» **WHAT TO WORK ON**:
1) List the nearby villages named in the passage about Wellesbourne below.
2) According to the passage about Wellesbourne below, which river once divided Wellesbourne Mountford from Wellesbourne Hastings?

» **EXCERPTED PASSAGE**:
== Segment start ==
Village in Warwickshire, England

Wellesbourne is a large village in the civil parish of Wellesbourne and Walton, in the county of Warwickshire, in the West Midlands region of England. In the 2021 census the parish had a population of 7,283, a significant increase from 5,849 In the 2011 census. The civil parish was renamed from Wellesbourne to Wellesbourne and Walton on 1 April 2014.

Wellesbourne sits on the A429 road, and is located around 7 miles south of Warwick and 5 miles east of Stratford-upon-Avon. Nearby villages include Loxley, Hampton Lucy, Charlecote, Walton and Kineton.

==History==
The name was first recorded in 862 as Wallesburam. It was later referred to as Waleborne in the Domesday Book.

In May 1140 Wellesbourne was hit by a tornado – one of the earliest recorded in the British Isles. It damaged several buildings and killed a woman.

Wellesbourne was once two villages – Wellesbourne Mountford and Wellesbourne Hastings, the two villages being divided by the River Dene; the former lying to the south of the river, and the latter to the north. In 1947 the two parishes were merged, and are now considered to be a single village. For these historical reasons Wellesbourne has two village centres, Chestnut Square and the Precinct respectively. The Chestnut Square area no longer contains commercial premises but the old shop fronts are visible in what are now houses.

Wellesbourne Hall in the village, dates from about 1700 and is grade II* listed.
== Segment end ==
» **MATERIAL PROVIDED**:
== Segment start ==
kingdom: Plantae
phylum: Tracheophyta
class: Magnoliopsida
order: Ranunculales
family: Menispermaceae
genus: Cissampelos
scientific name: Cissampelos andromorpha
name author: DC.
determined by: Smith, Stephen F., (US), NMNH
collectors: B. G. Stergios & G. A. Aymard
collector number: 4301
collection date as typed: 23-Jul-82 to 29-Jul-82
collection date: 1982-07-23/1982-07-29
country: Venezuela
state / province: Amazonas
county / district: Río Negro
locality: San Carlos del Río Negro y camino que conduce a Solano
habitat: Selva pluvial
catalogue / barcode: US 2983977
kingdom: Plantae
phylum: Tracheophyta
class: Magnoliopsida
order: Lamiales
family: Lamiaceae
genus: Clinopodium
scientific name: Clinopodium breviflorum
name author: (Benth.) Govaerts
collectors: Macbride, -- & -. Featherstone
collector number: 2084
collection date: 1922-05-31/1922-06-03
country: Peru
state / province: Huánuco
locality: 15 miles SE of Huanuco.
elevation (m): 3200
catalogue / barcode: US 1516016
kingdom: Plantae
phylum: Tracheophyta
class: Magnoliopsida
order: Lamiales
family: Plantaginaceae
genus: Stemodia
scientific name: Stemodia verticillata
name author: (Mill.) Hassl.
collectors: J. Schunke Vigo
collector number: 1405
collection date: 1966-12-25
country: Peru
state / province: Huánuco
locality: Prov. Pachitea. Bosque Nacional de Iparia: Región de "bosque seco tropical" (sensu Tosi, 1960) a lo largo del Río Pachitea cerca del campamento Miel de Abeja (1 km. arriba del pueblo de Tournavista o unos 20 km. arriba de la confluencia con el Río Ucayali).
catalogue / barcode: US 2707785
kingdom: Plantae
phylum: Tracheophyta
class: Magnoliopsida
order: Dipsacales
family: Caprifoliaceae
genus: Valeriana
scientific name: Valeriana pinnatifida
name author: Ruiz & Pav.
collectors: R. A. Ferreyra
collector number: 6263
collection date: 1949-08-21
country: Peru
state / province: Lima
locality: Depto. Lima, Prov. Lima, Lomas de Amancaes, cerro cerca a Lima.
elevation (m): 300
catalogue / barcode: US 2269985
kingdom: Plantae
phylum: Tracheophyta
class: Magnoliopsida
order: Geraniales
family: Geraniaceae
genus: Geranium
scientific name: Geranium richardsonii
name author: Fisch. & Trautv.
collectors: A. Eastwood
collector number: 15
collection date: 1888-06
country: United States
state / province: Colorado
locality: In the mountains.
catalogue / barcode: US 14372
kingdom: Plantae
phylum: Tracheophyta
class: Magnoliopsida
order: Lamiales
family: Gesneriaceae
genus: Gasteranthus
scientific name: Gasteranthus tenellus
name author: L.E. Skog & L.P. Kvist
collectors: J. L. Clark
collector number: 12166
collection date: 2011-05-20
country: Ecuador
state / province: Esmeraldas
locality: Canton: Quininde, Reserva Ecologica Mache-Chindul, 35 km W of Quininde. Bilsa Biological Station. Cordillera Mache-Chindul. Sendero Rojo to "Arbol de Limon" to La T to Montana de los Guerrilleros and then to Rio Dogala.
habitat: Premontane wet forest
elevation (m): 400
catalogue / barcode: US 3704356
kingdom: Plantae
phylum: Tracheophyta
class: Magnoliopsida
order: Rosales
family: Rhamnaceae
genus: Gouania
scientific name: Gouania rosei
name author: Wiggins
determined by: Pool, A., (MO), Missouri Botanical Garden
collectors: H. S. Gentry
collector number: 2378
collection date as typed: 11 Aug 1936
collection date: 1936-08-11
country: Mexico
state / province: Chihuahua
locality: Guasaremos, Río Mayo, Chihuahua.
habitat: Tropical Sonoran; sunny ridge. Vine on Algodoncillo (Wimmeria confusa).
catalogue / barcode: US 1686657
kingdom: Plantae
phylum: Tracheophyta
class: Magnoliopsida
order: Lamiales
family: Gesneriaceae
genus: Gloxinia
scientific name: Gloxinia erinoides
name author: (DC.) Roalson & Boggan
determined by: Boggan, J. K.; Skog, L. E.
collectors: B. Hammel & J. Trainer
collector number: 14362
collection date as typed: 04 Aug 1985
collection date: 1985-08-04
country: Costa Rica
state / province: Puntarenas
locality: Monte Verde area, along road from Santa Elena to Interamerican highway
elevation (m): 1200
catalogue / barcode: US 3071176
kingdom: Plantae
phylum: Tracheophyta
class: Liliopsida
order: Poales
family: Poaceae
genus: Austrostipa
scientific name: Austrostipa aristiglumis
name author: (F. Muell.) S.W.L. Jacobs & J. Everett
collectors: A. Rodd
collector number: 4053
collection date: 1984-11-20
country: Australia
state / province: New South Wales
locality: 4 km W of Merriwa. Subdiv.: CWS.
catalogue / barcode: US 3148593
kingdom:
== Segment end ==
» **TASK-BY-TASK RESULTS**:
1) Loxley, Hampton Lucy, Charlecote, Walton, Kineton

2) The River Dene